The usual technique is to track all the child pids so that they can be killed when the main process exits or whenever you want the children to be cleaned-up.

You can periodically poll and reap processes as needed or wait until you're about to exit.

For an example of how to do this, look at the collect_children() code in the ForkingMixin for the SocketServer module.

The os module has a number of tools for managing the subprocesses like os.wait() and os.kill.

I don't know whether it fits your problem or not, but a multiprocessing.Pool() may be of some help. It automatically manages a pool of subprocesses and reuses them for future tasks. It is mainly helpful when there is only limited data exchange between the processes and whether the work is relatively homogenous (all the child processes are doing the same kind of work).

Raymond Hettinger
  • 216,523
  • 63
  • 388
  • 485
  • But the main process runs a very long time – Alex Mar 29 '17 at 19:26
  • Yes, maybe this is a suitable way. Whenever a new child is created, the old one gets destroyed. Not really nice, but at least I won't end up with hundreds of zombie processes... – Alex Mar 29 '17 at 19:29
  • @Alex I think this is just part of the "facts of life" when creating child processes.

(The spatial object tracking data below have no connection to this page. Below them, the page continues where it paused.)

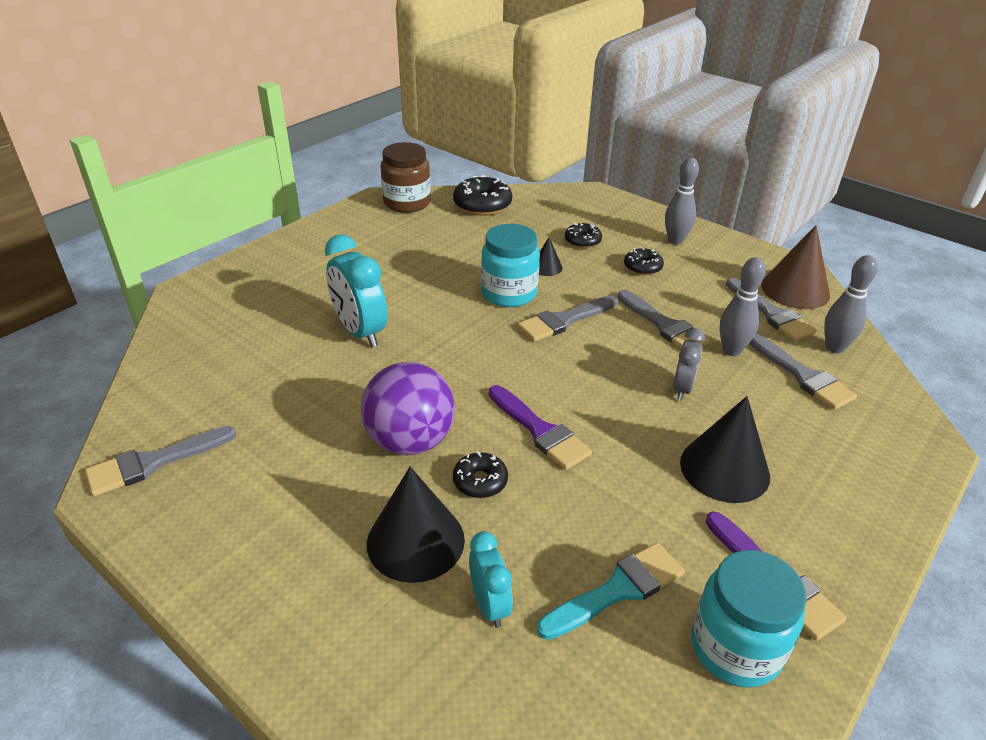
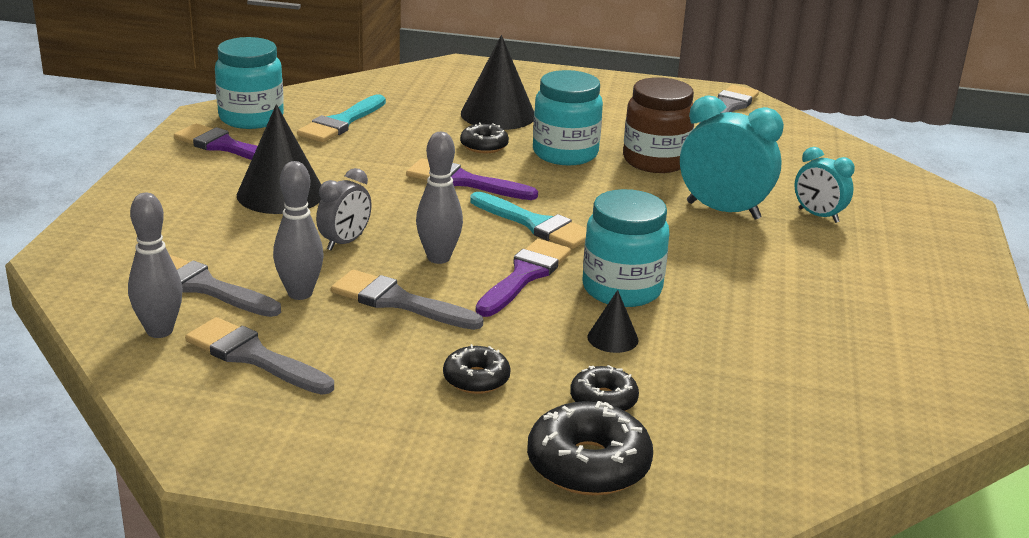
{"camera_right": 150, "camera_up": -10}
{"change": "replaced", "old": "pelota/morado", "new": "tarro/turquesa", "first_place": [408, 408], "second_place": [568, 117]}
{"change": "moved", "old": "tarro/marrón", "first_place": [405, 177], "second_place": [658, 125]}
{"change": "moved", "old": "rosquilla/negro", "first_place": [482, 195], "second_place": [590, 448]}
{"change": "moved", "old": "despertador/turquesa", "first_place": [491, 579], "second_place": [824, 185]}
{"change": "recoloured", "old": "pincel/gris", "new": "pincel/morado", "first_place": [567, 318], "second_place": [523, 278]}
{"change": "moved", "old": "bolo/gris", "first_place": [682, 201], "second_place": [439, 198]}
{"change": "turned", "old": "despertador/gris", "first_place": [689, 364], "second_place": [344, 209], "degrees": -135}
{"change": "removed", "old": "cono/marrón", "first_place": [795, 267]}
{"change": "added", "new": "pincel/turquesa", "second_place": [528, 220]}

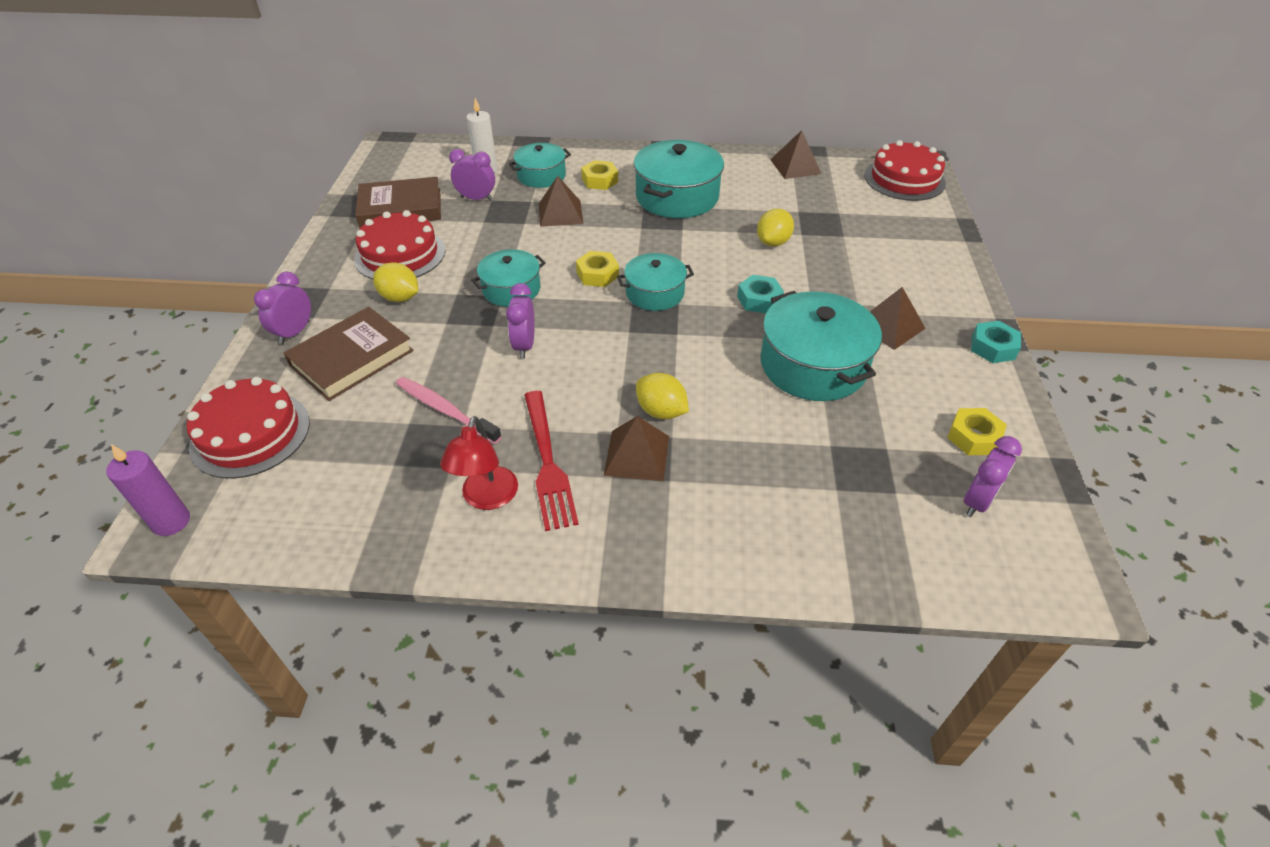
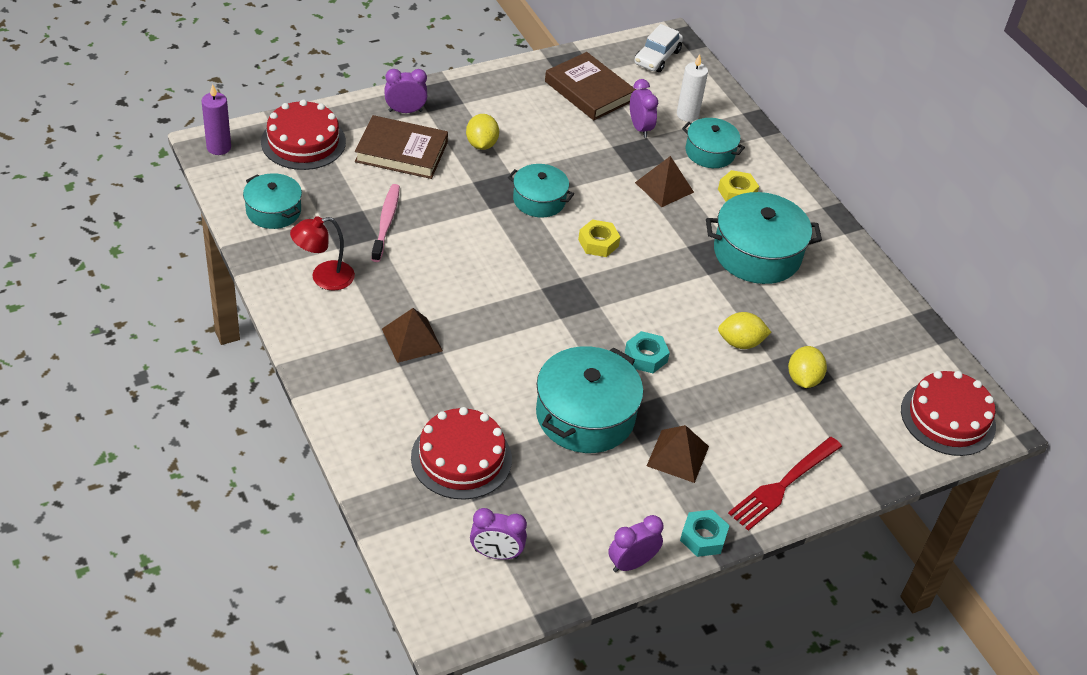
{"camera_right": 55, "camera_up": 0}
{"change": "moved", "old": "tarta/rojo", "first_place": [400, 245], "second_place": [461, 453]}
{"change": "moved", "old": "despertador/morado", "first_place": [520, 321], "second_place": [635, 543]}
{"change": "moved", "old": "tenedor/rojo", "first_place": [551, 461], "second_place": [785, 484]}
{"change": "moved", "old": "olla/turquesa", "first_place": [655, 282], "second_place": [272, 201]}
{"change": "moved", "old": "limón/amarillo", "first_place": [662, 396], "second_place": [807, 367]}
{"change": "removed", "old": "pirámide/marrón", "first_place": [795, 154]}
{"change": "removed", "old": "tuerca/amarillo", "first_place": [977, 431]}
{"change": "added", "new": "coche/blanco", "second_place": [658, 48]}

They need to be tracked and no other tool can automatically know what you want to do with them. – Raymond Hettinger Mar 29 '17 at 19:34
0

When a process exits, it remains in the process table until something reads its return code. Assuming this is linux, you could make it a daemon and have the init process deal with it. But you could also just call os.waitpid yourself. Here is an example of a class that waits for pids in the background. Its nice becaue it keeps your program from exiting until its fully tidied itself up. You could expand it to do things like sending kill signals to child processes, logging results, and etc.

import threading
import queue
import os
import time

class ZombieKiller(threading.Thread):
    """Okay, really its just a zombie waiter, but where's the fun in that?
    """
    def __init__(self):
        super().__init__()
        self.pid_q = queue.Queue()
        self.start()

    def run(self):
        while True:
            pid = self.pid_q.get()
            if pid is None:
                return
            print(pid, 'wait')
            os.waitpid(pid, 0)
            print(pid, 'wait done')

    def cull_zombie(self, pid):
        self.pid_q.put(pid)

    def close(self):
        self.pid_q.put(None)
        self.join()

def test():
    zombie_killer = ZombieKiller()
    for i in range(3):
        pid = os.fork()
        if pid == 0:
            # child
            time.sleep(5)
            print(os.getpid(), 'work done')
            exit()
        else:
            # parent
            zombie_killer.cull_zombie(pid)
    zombie_killer.close()
    print('test complete')


test()
tdelaney
  • 73,364
  • 6
  • 83
  • 116